In the 1970s, Jack Szostak noted that DNA introduced artificially into yeast began to degrade. Elizabeth Blackburn, in her studies on the unicellular protozoan Tetrahymena, noted that the end sequences of the organism's DNA ended with repeats of short DNA sequences. Working in collaboration, the two scientists found that addition of these repeated sequences to the ends of the artificial yeast DNA prevented degradation. It was not until the 1980s that Carol Gardner identified telomerase, the enzyme responsible for regeneration of the telomeres. All three shared the 2009 Nobel Prize for Medicine for their work on telomeres.
Diseases
- Dyskeratosis congenita. Bone marrow failure due to mutations of the DKC1 gene. Pulmonary fibrosis in about 20%.
- Aplastic anaemia. Some forms associated with TERT and TERC mutations[1].
- Pulmonary fibrosis. As well as the telomerase mutations in about 15% of those with familial pulmonary fibrosis, idiopathic pulmonary fibrosis has been associated with shortened telomeres.
- Cirrhosis shortened telemeres sometimes
- Noncirrhotic portal hypertension has been associated with TERT and TERC mutations.
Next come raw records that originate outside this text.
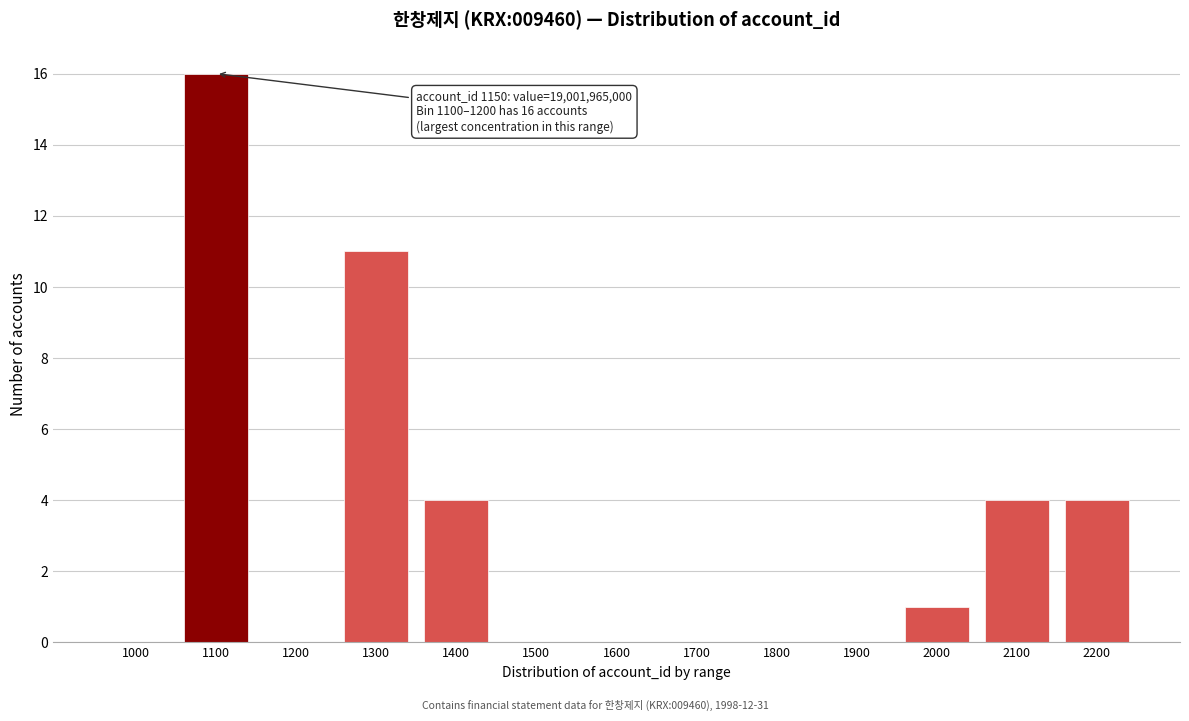

Reading right to left, extract all data points from this chart.

2200=4	2100=4	2000=1	1900=0	1800=0	1700=0	1600=0	1500=0	1400=4	1300=11	1200=0	1100=16	1000=0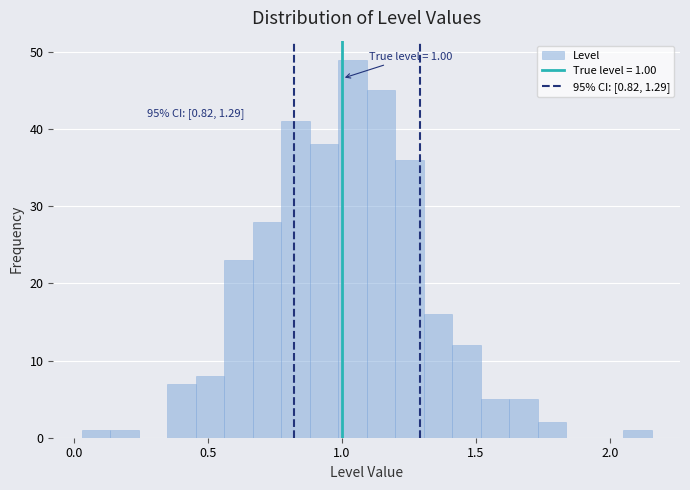

Read against the x-axis, roughly where is the centre of the tallest bar?

1.05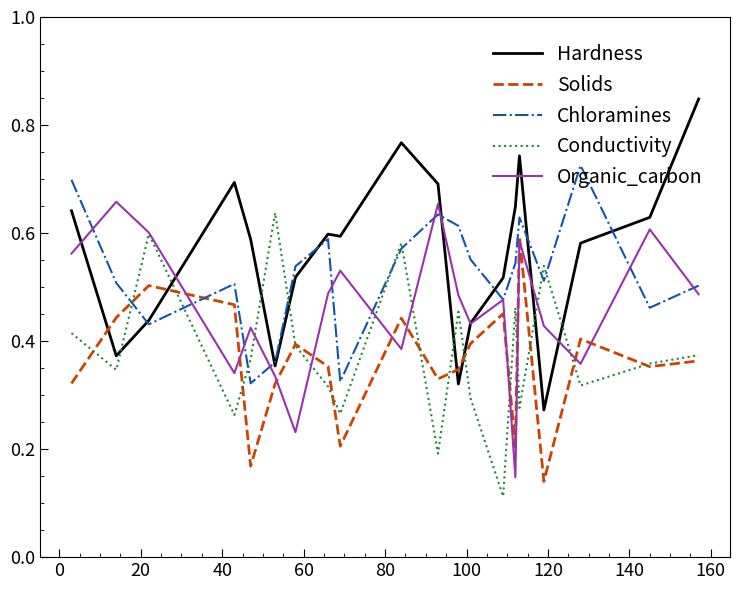

Rank the series by their maximum value, from lowest to highest.

Solids, Conductivity, Organic_carbon, Chloramines, Hardness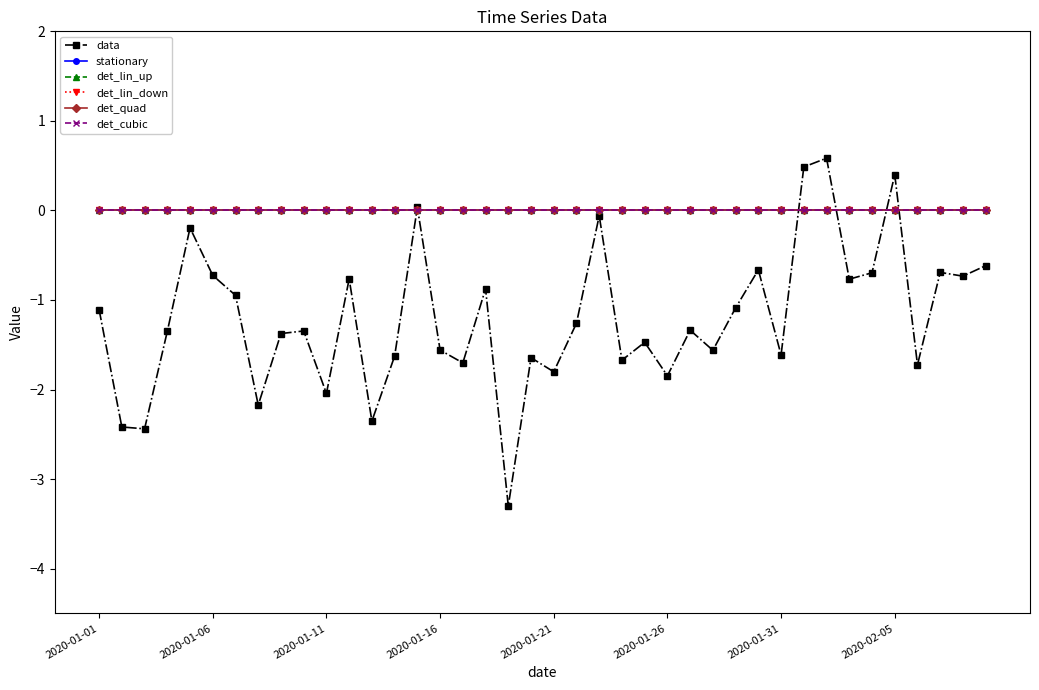

What are all the series names shown in the legend?

data, stationary, det_lin_up, det_lin_down, det_quad, det_cubic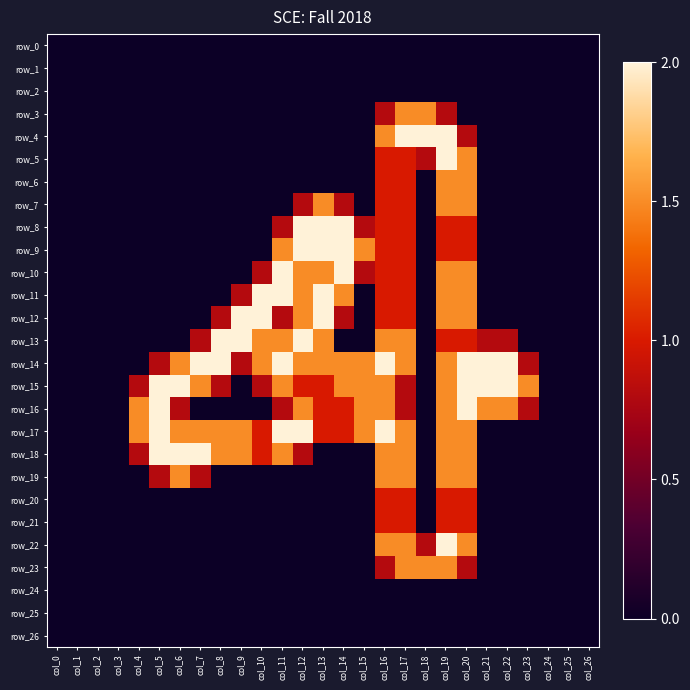

At how many categories does at least one series exceed 1?

20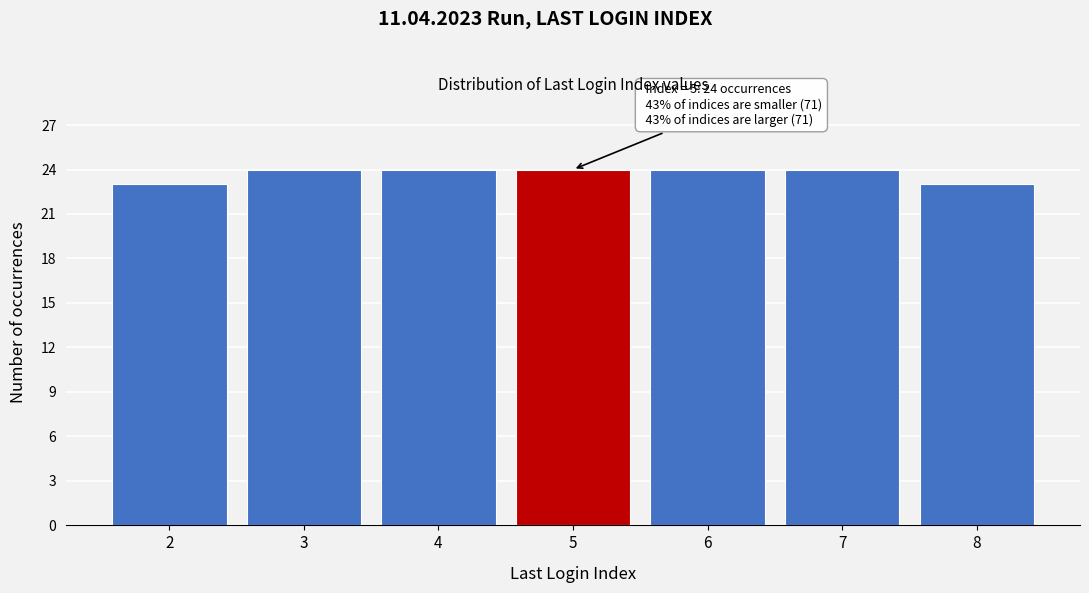

Reading left to right, extract all data points from this chart.

2=23	3=24	4=24	5=24	6=24	7=24	8=23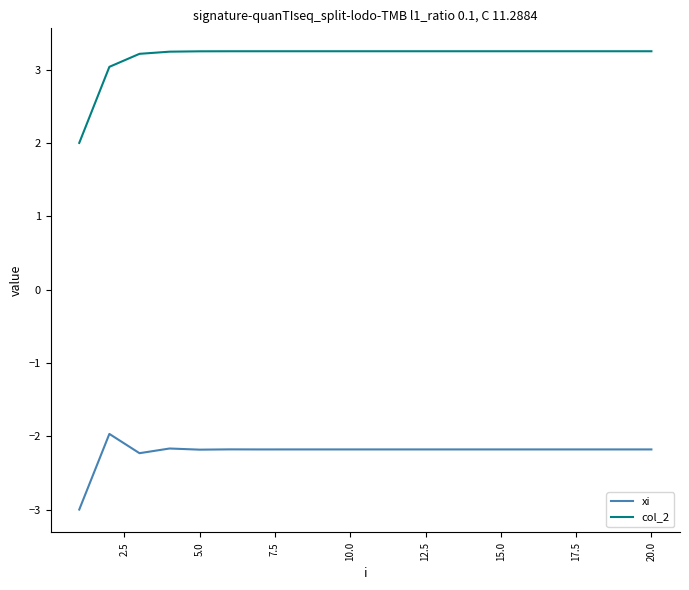

Which series has the widest spread of values?

col_2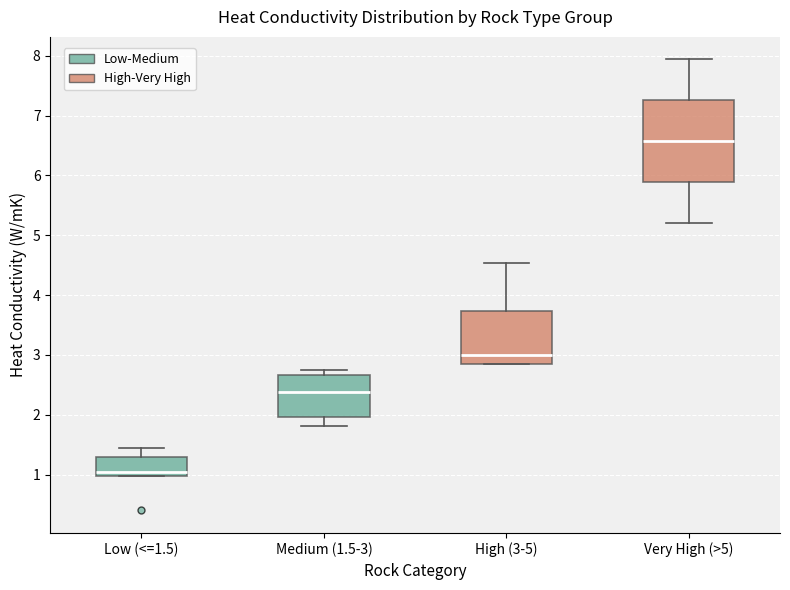

Reading left to right, transcribe this box plot: for each box, give where its median line is, the range the box spans, and where its two whiskers end, as read against the y-axis. The values are not printed on the chart, so give them approximately, as read against the axis.

Low (<=1.5): median 1.1, box 1.0 to 1.3, whiskers 1.0 to 1.5
Medium (1.5-3): median 2.4, box 2.0 to 2.7, whiskers 1.8 to 2.7 (just above the box's upper edge)
High (3-5): median 3.0, box 2.9 to 3.7, whiskers 2.9 to 4.5
Very High (>5): median 6.6, box 5.9 to 7.3, whiskers 5.2 to 7.9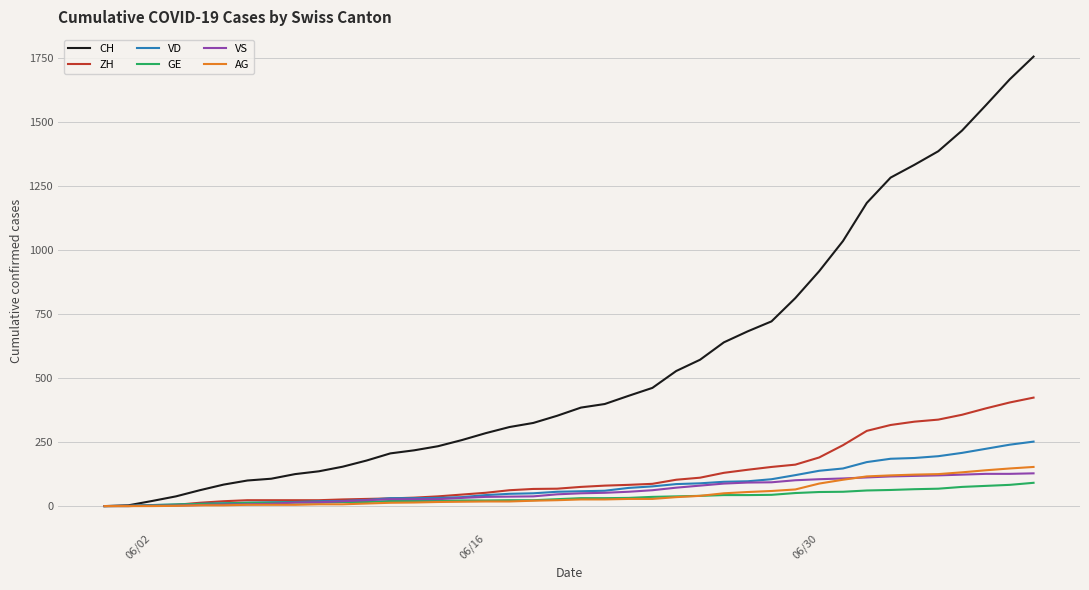

Which series has the largest total across all categories?

CH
- TERT polymorphisms are associated with susceptibility to glioma, acute myeloid leukaemia and renal cell carcinioma[2].
- Ischaemic heart disease, particulary with cylomegaloviris seropositivity[3].
References
- ↑ Calado RT, Young NS. Telomere maintenance and human bone marrow failure. Blood. 2008 May 1; 111(9):4446-55.(Link to article – subscription may be required.)
- ↑ Hills M, Lansdorp PM. Short telomeres resulting from heritable mutations in the telomerase reverse transcriptase gene predispose for a variety of malignancies. Annals of the New York Academy of Sciences. 2009 Sep; 1176:178-90.(Link to article – subscription may be required.)
- ↑ Spyridopoulos I, Hoffmann J, Aicher A, Brümmendorf TH, Doerr HW, Zeiher AM, Dimmeler S. Accelerated telomere shortening in leukocyte subpopulations of patients with coronary heart disease: role of cytomegalovirus seropositivity. Circulation. 2009 Oct 6; 120(14):1364-72.(Link to article – subscription may be required.)